The eIDAS Regulation establishes a framework for electronic identification and trust services across the EU. While originally designed for human and organisational identity, its principles apply directly to agent identity: identification must be reliable, authentication must be verifiable, and credentials must be revocable. AG-012 implements these principles in the agent context. Organisations operating in the EU should consider whether their agent identity mechanisms meet eIDAS assurance levels, particularly where agents interact with external parties or cross organisational boundaries.

10. Failure Severity

Field	Value
Severity Rating	Critical
Blast Radius	Organisation-wide — potentially cross-organisation where agents interact across organisational boundaries or shared multi-agent platforms

Consequence chain: Without cryptographic identity assurance, a compromised agent can impersonate a more privileged agent, inheriting elevated mandate authority. Token replay allows a captured credential to be reused indefinitely within its validity window. The trust hierarchy between agents collapses because identity cannot be verified. The immediate technical failure is unauthorised privilege escalation — an agent operating with a mandate that was never issued to it. The operational impact depends on the mandate of the impersonated agent: if a trading agent is impersonated, the exposure is unauthorised trades up to the trading mandate's limits; if an administrative agent is impersonated, the exposure is modification of other agents' mandates, potentially removing all governance controls. The failure mode is binary — either the identity holds or it does not — and the blast radius is determined by the highest-privilege agent that can be impersonated. The business consequence includes regulatory enforcement action for inadequate systems and controls (FCA SYSC), inability to demonstrate accountability under the Senior Managers Regime, potential GDPR breaches where impersonation enables data access, and reputational damage requiring complete architectural redesign of the multi-agent system.

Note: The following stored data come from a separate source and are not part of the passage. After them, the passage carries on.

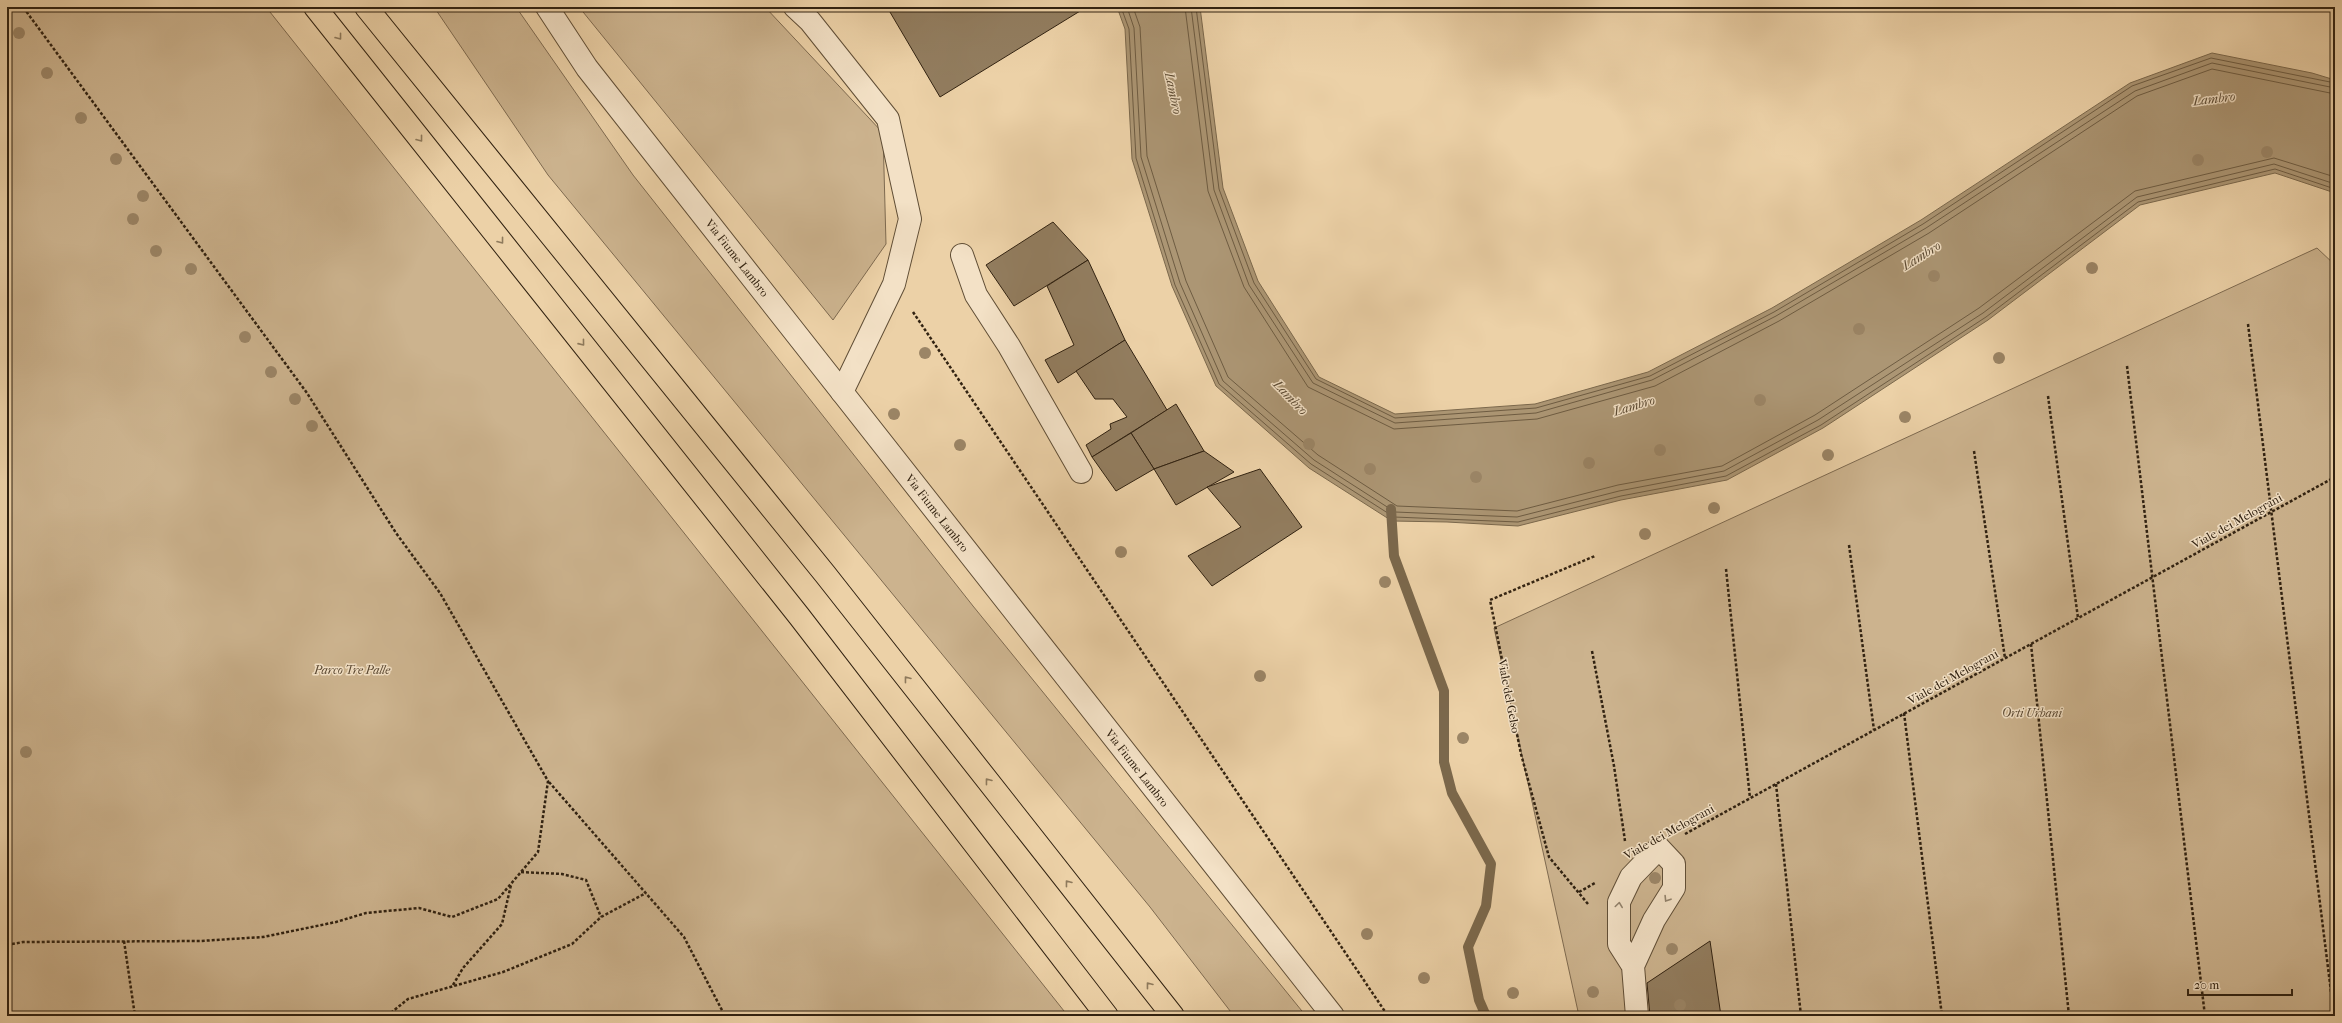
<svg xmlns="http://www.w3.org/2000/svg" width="2342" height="1023" viewBox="0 0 2342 1023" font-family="'IM FELL French Canon',serif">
  <rect width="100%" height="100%" fill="#ecd1a7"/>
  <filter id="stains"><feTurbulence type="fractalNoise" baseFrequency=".005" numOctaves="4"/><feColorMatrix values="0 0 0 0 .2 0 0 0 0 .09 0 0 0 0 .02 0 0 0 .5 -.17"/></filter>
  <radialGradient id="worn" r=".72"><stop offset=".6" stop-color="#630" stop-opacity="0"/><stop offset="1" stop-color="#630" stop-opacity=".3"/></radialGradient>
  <g fill="#ccb38e" stroke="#7e6a50">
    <polygon points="7,7 266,7 1068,1016 7,1016"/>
    <polygon points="434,7 516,7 633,175 973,606 1306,1016 1234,1016 1150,907 548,175"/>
    <polygon points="579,7 765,7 883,133 886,244 833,320"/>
    <polygon points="2317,248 2335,265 2335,1016 1579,1016 1494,628"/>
  </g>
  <polygon fill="#ac9674" stroke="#7b684c" points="1117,7 1200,7 1223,188 1258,281 1319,377 1395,414 1535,404 1648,372 1772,308 1921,220 2130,83 2212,53 2312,73 2335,80 2335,193 2275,173 2140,205 1988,320 1823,428 1727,480 1621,500 1518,526 1447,522 1392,521 1309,468 1216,386 1172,286 1132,159 1125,29"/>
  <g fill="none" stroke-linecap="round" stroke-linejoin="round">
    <g stroke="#6e5c42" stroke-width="1">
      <polyline points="1121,7 1129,29 1136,158 1175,285 1219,384 1311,464 1394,517 1518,522 1621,496 1726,476 1821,425 1986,317 2138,202 2275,169 2335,189"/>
      <polyline points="1127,7 1134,28 1141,157 1180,283 1223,381 1314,460 1395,512 1517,517 1619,491 1724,471 1818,420 1983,313 2137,197 2274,164 2335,184"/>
      <polyline points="1133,7 1140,27 1147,156 1186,281 1228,377 1318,455 1397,506 1517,511 1618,485 1722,466 1815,415 1979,308 2135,191 2274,158 2335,177"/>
      <polyline points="1185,7 1208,191 1244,287 1308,387 1394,429 1537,419 1655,386 1779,321 1929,233 2137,96 2212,69 2335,94"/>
      <polyline points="1191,7 1214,190 1249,285 1313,383 1395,423 1536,413 1652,380 1776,316 1926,228 2135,91 2212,63 2335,88"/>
      <polyline points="1196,7 1219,189 1254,283 1316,379 1395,418 1536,408 1650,376 1774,312 1923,224 2132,86 2211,58 2335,83"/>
    </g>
    <polyline stroke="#7b684c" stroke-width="10" points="1391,509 1394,556 1444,691 1444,762 1452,793 1491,864 1486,906 1468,947 1479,1000 1486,1016"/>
  </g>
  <g fill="#927d5f" stroke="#312211">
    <polygon points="887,7 1084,7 1085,8 940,97"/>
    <polygon points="1053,222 1088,260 1014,306 986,265"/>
    <polygon points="1088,260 1125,340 1058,383 1045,360 1074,345 1047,286"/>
    <polygon points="1125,340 1167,410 1092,457 1086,445 1111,429 1110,424 1127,417 1113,399 1095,399 1076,371"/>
    <polygon points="1176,404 1204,451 1154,469 1131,433"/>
    <polygon points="1131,433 1154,469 1116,491 1092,457"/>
    <polygon points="1204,451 1234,472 1176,505 1154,469"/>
    <polygon points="1260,469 1302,527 1212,586 1188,556 1241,527 1207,487"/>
    <polygon points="1710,941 1721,1016 1650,1016 1647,983"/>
  </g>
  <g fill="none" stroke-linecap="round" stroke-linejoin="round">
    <g stroke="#604e36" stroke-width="24">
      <g id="minor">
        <polyline points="547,7 587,68 1333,1016"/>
        <polyline points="795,7 810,21 888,119 910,219 894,284 842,392"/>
        <polyline points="962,255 976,295 1009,346 1081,472"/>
        <polyline points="1633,966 1619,944 1619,902 1631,877 1659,848 1674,864 1674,888 1654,920 1633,966 1637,1016"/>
      </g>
    </g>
    <g stroke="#312211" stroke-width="24">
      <g id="major">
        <polyline points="315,7 799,616 1107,1016"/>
        <polyline points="366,7 825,574 1173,1016"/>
      </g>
    </g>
    <g stroke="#312211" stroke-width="2.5" stroke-dasharray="3 2" stroke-linecap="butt">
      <polyline points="913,312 1388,1016"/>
      <polyline points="2248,324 2334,1016"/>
      <polyline points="2127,366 2205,1016"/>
      <polyline points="2048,396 2078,618"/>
      <polyline points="1974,451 2005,658"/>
      <polyline points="1849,545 1874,730"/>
      <polyline points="1726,569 1750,798"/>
      <polyline points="2031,644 2069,1016"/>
      <polyline points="1592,651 1614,766 1625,841"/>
      <polyline points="1904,713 1942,1016"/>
      <polyline points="549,782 684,937 725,1016"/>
      <polyline points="1776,784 1801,1016"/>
      <polyline points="1685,834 2335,477"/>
      <polyline points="521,872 562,874 586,880 601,917"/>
      <polyline points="1579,892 1595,883"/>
      <polyline points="1588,904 1549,857 1521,754 1490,600 1595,556"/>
      <polyline points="124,941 135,1016"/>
      <polyline points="7,945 23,942 200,941 263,937 336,922 366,913 419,908 452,917 498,899 538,852 548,781 440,593 396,533 307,393 23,7"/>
      <polyline points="453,985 463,968 502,924 511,885"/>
      <polyline points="387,1016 408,999 503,972 572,944 601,917 646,893"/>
      <polyline points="2326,1016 2335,1011"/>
    </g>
    <use href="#minor" stroke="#f3e1c6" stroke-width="22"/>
    <use href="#major" stroke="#ecd1a7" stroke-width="22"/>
  </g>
  <g fill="#9b8566">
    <circle cx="19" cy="33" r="6"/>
    <circle cx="47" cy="73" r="6"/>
    <circle cx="81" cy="118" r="6"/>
    <circle cx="2267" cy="152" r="6"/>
    <circle cx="116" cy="159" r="6"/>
    <circle cx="2198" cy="160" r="6"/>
    <circle cx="143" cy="196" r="6"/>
    <circle cx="133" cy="219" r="6"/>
    <circle cx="156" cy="251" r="6"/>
    <circle cx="2092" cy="268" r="6"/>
    <circle cx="191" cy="269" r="6"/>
    <circle cx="1934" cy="276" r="6"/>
    <circle cx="1859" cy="329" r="6"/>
    <circle cx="245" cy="337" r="6"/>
    <circle cx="925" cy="353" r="6"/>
    <circle cx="1999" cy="358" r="6"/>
    <circle cx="271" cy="372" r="6"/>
    <circle cx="295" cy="399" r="6"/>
    <circle cx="1760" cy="400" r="6"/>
    <circle cx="894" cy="414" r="6"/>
    <circle cx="1905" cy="417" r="6"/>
    <circle cx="312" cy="426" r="6"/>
    <circle cx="1309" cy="444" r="6"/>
    <circle cx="960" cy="445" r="6"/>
    <circle cx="1660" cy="450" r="6"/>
    <circle cx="1828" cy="455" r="6"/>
    <circle cx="1589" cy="463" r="6"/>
    <circle cx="1370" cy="469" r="6"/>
    <circle cx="1476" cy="477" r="6"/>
    <circle cx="1714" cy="508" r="6"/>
    <circle cx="1645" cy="534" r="6"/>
    <circle cx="1121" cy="552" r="6"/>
    <circle cx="1385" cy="582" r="6"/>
    <circle cx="1260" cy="676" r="6"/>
    <circle cx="1463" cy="738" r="6"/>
    <circle cx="26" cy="752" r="6"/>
    <circle cx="1655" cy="878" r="6"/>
    <circle cx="1367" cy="934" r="6"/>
    <circle cx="1672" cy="949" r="6"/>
    <circle cx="1424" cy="978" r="6"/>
    <circle cx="1593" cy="992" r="6"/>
    <circle cx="1513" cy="993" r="6"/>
    <circle cx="1680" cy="1005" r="6"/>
  </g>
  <defs><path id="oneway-chevron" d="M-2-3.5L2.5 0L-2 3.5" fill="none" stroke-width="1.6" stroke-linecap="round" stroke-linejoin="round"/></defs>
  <g stroke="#8e7a5c">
    <use href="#oneway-chevron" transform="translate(339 37) rotate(52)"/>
    <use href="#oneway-chevron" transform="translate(420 139) rotate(52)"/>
    <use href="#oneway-chevron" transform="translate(501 241) rotate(52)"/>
    <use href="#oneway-chevron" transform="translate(582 343) rotate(51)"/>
    <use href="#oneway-chevron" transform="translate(907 679) rotate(-128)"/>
    <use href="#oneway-chevron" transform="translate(988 781) rotate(-128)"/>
    <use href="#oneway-chevron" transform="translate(1068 883) rotate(-128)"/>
    <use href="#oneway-chevron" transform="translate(1149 985) rotate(-128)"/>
  </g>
  <g stroke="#92826c">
    <use href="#oneway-chevron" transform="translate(1667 899) rotate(122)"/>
    <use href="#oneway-chevron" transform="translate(1619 905) rotate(-82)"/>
  </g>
  <g text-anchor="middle" stroke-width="3" stroke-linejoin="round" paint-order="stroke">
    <g font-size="12" fill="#312211" stroke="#f3e1c6">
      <text transform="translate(737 258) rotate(52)" y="4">Via Fiume Lambro</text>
      <text transform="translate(937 513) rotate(52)" y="4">Via Fiume Lambro</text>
      <text transform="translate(2237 521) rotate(-29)" y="4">Viale dei Melograni</text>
      <text transform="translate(1953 677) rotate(-29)" y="4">Viale dei Melograni</text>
      <text transform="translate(1509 696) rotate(79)" y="4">Viale del Gelso</text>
      <text transform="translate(1137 768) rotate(52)" y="4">Via Fiume Lambro</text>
      <text transform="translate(1669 832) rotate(-29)" y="4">Viale dei Melograni</text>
    </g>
    <g font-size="12" font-style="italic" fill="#584630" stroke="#f3e1c6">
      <text x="352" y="674">Parco Tre Palle</text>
      <text x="2032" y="717">Orti Urbani</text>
    </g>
    <g font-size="13" font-style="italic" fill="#5c4b34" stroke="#f3e1c6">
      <text transform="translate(1174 93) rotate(78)" y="5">Lambro</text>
      <text transform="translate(2214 98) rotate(-7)" y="5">Lambro</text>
      <text transform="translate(1921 255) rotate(-32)" y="5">Lambro</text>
      <text transform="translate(1291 397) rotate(46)" y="5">Lambro</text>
      <text transform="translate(1634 405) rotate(-17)" y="5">Lambro</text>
    </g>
  </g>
  <rect width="2342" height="1023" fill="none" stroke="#ecd1a7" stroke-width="24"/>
  <rect x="8" y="8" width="2326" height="1007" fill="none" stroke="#312211" stroke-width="2"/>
  <rect x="12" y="12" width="2318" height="999" fill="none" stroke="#312211"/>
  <path d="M2188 989v6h104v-6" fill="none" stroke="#312211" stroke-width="2"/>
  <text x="2194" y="989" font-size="12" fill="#312211" stroke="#f3e1c6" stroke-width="3" paint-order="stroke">20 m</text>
  <rect width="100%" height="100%" filter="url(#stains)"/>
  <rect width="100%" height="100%" fill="url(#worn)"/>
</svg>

Cross-references: AG-009 (Delegated Authority Governance) governs the scope and limits of delegated authority — AG-012 verifies the identity of the delegating agent. AG-015 (Organisational Namespace Isolation) ensures that identities from one namespace cannot access resources in another. AG-016 (Cryptographic Action Attribution) binds verified identity cryptographically to every action the agent takes. AG-029 (Credential Integrity Verification) governs the integrity and lifecycle management of all credentials the agent holds. AG-033 (Implied Authority Detection) detects cases where an agent acquires authority implicitly without formal identity fraud.